The competing theories are conspicuous in the absence, here, Peter. What alternative information/complexity theory do you embrace/propose, if not that of Shannon, Kolmogorov and Chaitin. If you've got something better, or even roughly equivalent, you'll be famous by Friday.

And in fact, if I were to use T-Stone’s definition of complexity then I would ask him to explain not why there is so much complexity in the universe, but rather why there is so little complexity.

Peter, how little is there? And how much do you calculate there should be? If you give me the calculations for your expectations, and your calculation for the actuals, I can try to give you an account for the difference, looking at your maths. As is it, I suspect you have no clue what you are talking about in terms of your request.

If complexity = randomness, then it doesn’t take a rocket scientist to realize that there’s a lot of the universe that is not random, and therefore there is a lot of this universe that is not complex. Under his information theory, randomness is the default. We do not need to explain random data. We do need to explain structured and ordered data. Therefore, we do not need to explain complexity; we need to explain non-complexity.

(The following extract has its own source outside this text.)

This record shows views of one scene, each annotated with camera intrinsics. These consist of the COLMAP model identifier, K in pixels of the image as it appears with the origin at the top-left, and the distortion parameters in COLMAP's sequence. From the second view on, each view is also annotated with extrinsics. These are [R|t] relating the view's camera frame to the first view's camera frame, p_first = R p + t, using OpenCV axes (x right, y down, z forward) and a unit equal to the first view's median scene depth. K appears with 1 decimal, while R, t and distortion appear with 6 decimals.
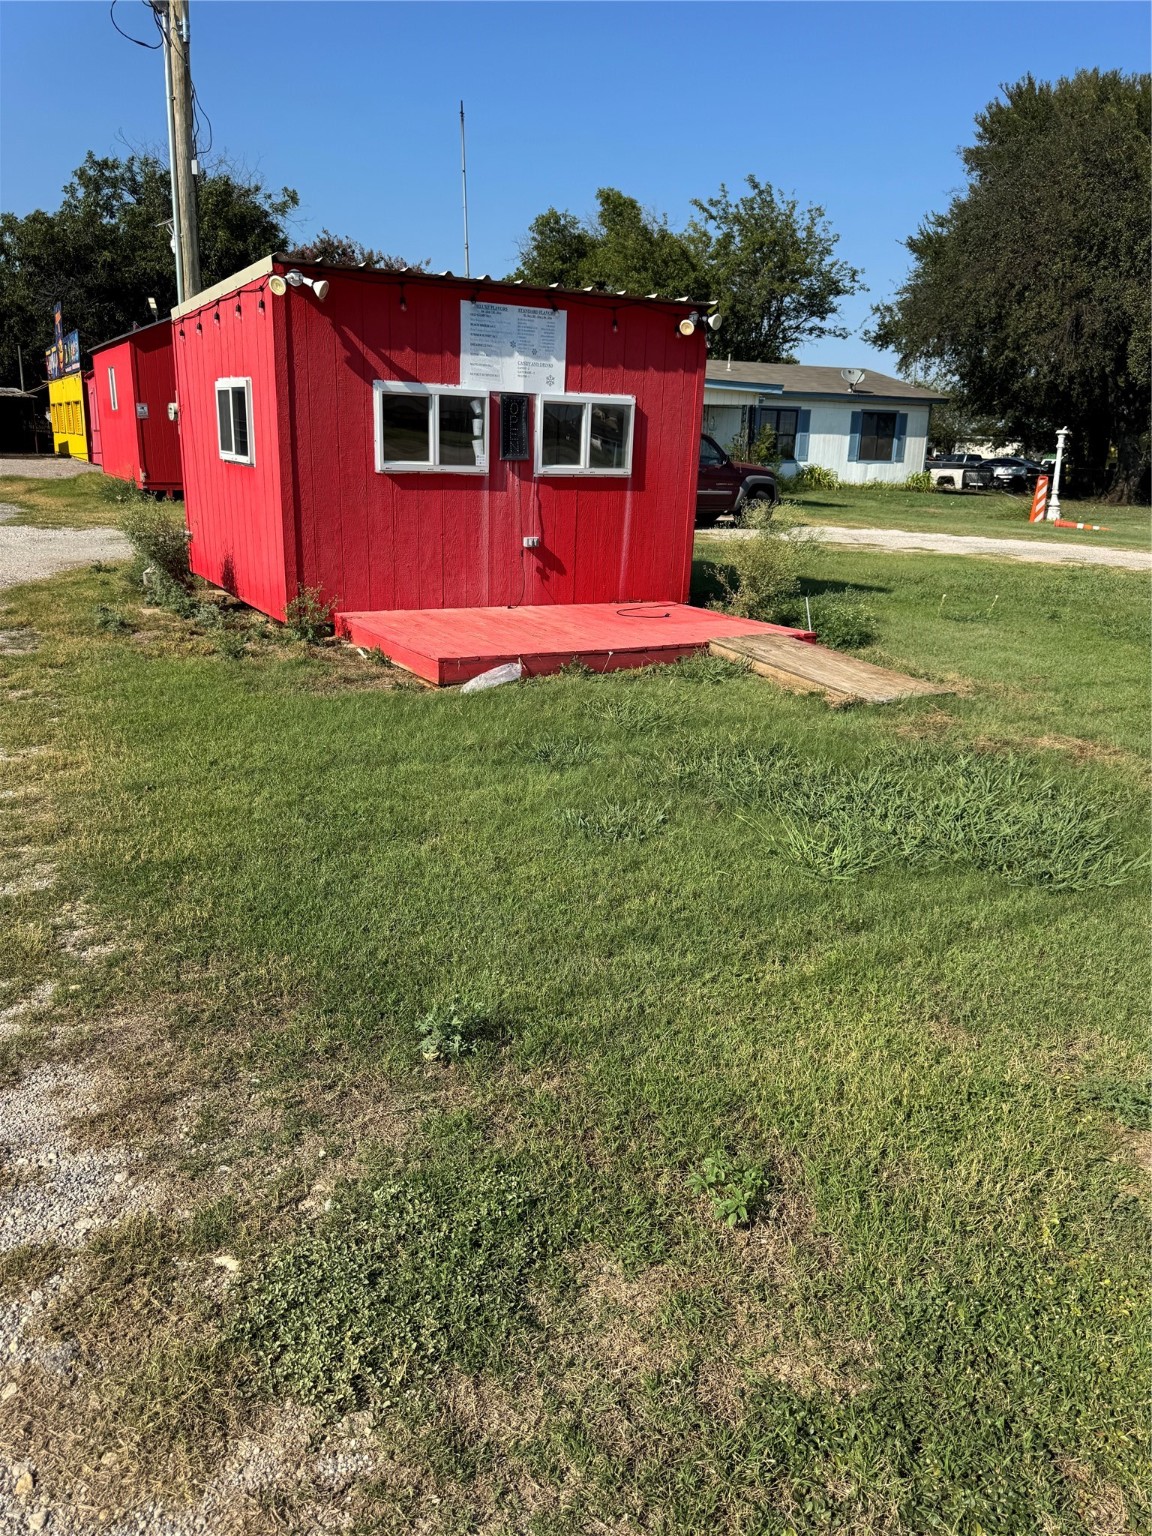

I have no idea what "randomness is the default" -- it's a seemingly random thing to assert, here. Be that as it may, noone with any expertise or even casual knowledge of the involved sciences is promoting the idea that the "universe is random". That's a creationist bogeyman, a concept alien to science. Our understanding of the universe identifies sources of randomness, combined with uniform constraints that provide structure. A combination of random "inputs" then, filtered through structuralizing processes, producing (often) complex outputs. The timing of decay events in a radioactive isotope is random at the event level, but the physical laws that randomness operates within produce a very nice logarithmic curve in charting the production of daughter isotopes, over time and statistically significant instances. Randomness driving structured output through physical constraints.

T-Stone is just giving a sleight of hand here. It would be like a mathematician saying "a > b" and having T-Stone say, "The greater than sign is inverted with the less than sign, therefore 'a > b' means 'a is less than b'."

This is complete nonsense. What is the 'sleight of hand' here, Peter? I've not inverted any operator semantics, nor can I identify anything that maps to "operator inversion". I'm deploying the concepts of information theory and algorithmic complexity in completely uncontroversial fashion, using them as they are used day in and day out by people who understand and work with information and algorithmic complexity everyday, for purposes mundane and sublime.

Butas soon as he engages in his sleight of hand, we respond: "If the greater than sign is inverted with the less than sign, then 'a > b' is no longer true, rather 'a < b' is. Inverting the operator without inverting the operands does not refute the original expression.

Complete gibberish, not matched to anything I've said. Pathetic hand-waving.